_TO DO_.
Answer these questions from the excerpt on histamine below:
1. Which cells release histamine when an allergic reaction begins?
2. What are the stations where histamines dock in the body called?
3. Which enzyme does the body mainly rely on to break down histamine from food?

Is histamine a friend or foe? If you’re susceptible to allergies and dealing with an itchy rash, you’ll probably be taking antihistamines to reduce histamine’s irritating effect on your body.

But there’s a friendlier side to histamines too. Let’s take a look.

What is histamine?

Histamine is a chemical that sends signals between the cells in your body. Among other things, histamine tells your stomach cells to make acid so you can digest food and tells your brain to stay awake. Histamine also helps to protect your body against parasites.

Histamine forms an important part of your immune system, helping protect you from foreign invaders, much like a bouncer evicting unruly drunks from a pub.

Histamine and your immune system

Generally speaking, your body balances histamine release quite well. But, when you have an allergic reaction, you release too much histamine, leading to allergy symptoms.

An allergic reaction occurs when your body overreacts to an allergen like pollen or an insect bite. It begins with your mast cells releasing histamine. Mast cells are a type of white blood cell found in connective tissues throughout your body, particularly in your skin, lungs, nose, mouth, gut and blood.

Histamine then increases blood flow to the affected area of your body – the site of a mozzie bite, for example. This leads to inflammation, which triggers other parts of your immune system to act. That might create allergy symptoms like an itchy lump or rash.

Or let’s say you’re sensitive to pollen. When you breathe it in, histamine is released, prompting your membranes to create more mucous. That, in turn, can lead to allergy symptoms such as a runny nose, sneezing or coughing. Antihistamine medications may help to ease your symptoms.

Much like a robot vacuum, histamines then dock at certain stations in your body. These are known as histamine receptors.

Histamine and foods

Histamine occurs naturally in your body. But you also consume it in certain foods including avocado, grapes and lemons.

When you eat histamine-containing foods, your body should break down the histamine through the normal process of digestion. To do that, it relies on an enzyme called diamine oxidase (DAO) and, to a lesser extent, a second enzyme named histamine-N-methyltransferase (HNMT).

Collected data
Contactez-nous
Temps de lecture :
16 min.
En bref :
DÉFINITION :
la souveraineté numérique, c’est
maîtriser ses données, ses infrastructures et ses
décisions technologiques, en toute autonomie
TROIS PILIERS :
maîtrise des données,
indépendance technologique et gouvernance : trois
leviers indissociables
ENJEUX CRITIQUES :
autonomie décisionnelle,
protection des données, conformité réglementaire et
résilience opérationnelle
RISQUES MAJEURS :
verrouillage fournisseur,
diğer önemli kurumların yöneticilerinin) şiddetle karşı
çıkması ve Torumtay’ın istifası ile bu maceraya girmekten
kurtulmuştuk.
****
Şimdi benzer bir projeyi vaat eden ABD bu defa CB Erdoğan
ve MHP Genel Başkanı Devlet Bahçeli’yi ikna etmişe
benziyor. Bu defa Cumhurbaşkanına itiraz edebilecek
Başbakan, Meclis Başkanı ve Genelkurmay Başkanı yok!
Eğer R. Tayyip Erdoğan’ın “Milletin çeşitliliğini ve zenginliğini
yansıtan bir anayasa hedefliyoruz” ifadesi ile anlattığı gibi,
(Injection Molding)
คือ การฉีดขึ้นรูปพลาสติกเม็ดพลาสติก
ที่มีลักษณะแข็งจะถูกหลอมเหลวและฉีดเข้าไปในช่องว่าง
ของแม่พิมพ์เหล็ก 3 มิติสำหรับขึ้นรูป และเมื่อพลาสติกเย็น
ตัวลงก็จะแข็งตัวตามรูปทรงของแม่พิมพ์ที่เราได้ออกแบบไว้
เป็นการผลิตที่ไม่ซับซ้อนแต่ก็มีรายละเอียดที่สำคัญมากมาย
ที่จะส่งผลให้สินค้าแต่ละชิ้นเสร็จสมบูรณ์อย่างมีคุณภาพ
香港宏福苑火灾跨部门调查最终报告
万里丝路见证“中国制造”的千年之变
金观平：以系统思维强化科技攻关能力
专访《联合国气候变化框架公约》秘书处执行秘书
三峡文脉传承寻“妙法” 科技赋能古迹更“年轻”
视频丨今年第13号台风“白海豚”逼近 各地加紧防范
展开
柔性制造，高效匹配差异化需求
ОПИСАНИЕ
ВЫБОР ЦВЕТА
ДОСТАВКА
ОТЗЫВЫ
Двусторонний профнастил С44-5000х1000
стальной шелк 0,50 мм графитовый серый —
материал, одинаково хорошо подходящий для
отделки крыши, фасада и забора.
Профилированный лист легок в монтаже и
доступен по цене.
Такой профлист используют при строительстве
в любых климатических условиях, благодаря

--

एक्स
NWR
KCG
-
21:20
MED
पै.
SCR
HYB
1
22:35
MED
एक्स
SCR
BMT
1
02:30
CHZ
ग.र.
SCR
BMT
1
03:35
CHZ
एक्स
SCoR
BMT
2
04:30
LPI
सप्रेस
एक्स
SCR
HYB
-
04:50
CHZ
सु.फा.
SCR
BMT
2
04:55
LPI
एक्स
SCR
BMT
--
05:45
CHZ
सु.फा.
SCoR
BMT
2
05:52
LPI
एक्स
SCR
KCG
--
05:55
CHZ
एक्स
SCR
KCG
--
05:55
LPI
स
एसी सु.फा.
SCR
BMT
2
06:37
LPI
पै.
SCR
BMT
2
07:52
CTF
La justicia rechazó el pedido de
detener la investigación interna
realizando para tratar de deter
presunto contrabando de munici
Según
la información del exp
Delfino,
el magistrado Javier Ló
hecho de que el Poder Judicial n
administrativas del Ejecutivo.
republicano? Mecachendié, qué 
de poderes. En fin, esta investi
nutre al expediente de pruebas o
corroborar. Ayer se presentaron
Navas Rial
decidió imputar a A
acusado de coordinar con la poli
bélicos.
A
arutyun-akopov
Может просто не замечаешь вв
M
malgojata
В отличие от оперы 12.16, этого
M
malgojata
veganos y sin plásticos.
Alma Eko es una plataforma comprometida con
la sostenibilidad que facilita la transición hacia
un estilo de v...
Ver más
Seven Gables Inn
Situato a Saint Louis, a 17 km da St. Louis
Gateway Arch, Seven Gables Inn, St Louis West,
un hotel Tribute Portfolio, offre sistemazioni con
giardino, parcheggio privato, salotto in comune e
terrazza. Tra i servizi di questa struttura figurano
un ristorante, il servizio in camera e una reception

==

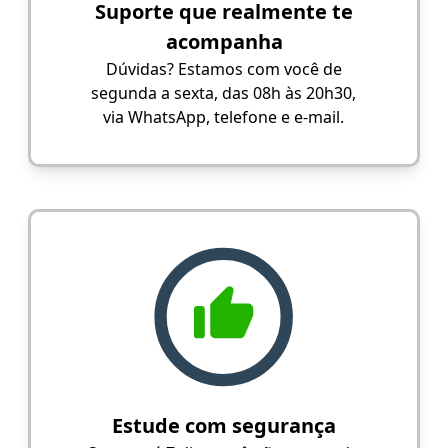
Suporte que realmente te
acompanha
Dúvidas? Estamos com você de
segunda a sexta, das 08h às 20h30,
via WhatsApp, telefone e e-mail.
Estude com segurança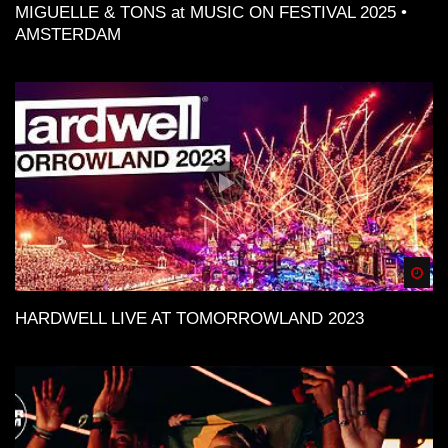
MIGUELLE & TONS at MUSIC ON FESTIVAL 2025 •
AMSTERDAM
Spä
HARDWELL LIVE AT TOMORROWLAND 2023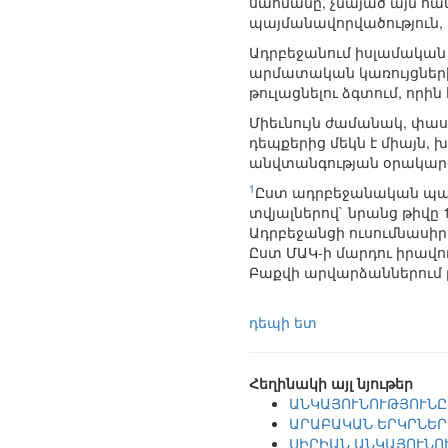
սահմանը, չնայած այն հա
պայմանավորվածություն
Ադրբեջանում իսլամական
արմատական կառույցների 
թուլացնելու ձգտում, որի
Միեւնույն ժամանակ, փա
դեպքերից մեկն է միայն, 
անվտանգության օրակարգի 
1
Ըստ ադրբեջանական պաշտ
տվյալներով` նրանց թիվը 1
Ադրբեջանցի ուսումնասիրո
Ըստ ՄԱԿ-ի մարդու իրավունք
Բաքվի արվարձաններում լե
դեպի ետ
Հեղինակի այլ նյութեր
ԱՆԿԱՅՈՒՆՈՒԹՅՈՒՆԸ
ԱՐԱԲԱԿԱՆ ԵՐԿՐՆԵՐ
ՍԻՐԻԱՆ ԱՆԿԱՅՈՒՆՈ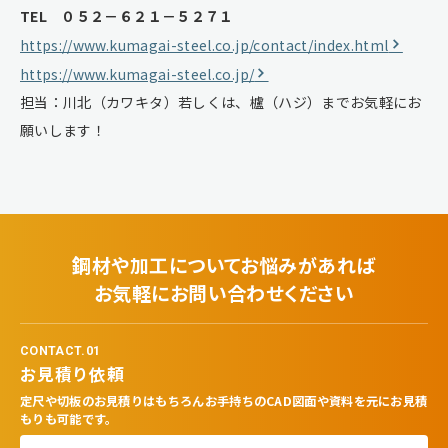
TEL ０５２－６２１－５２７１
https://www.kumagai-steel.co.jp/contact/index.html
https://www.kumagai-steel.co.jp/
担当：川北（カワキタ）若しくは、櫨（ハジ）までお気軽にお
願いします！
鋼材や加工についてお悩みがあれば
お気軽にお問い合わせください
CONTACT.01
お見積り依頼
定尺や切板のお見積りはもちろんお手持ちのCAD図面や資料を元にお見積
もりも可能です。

_RESULT_.
1. Mast cells
2. Histamine receptors
3. Diamine oxidase (DAO)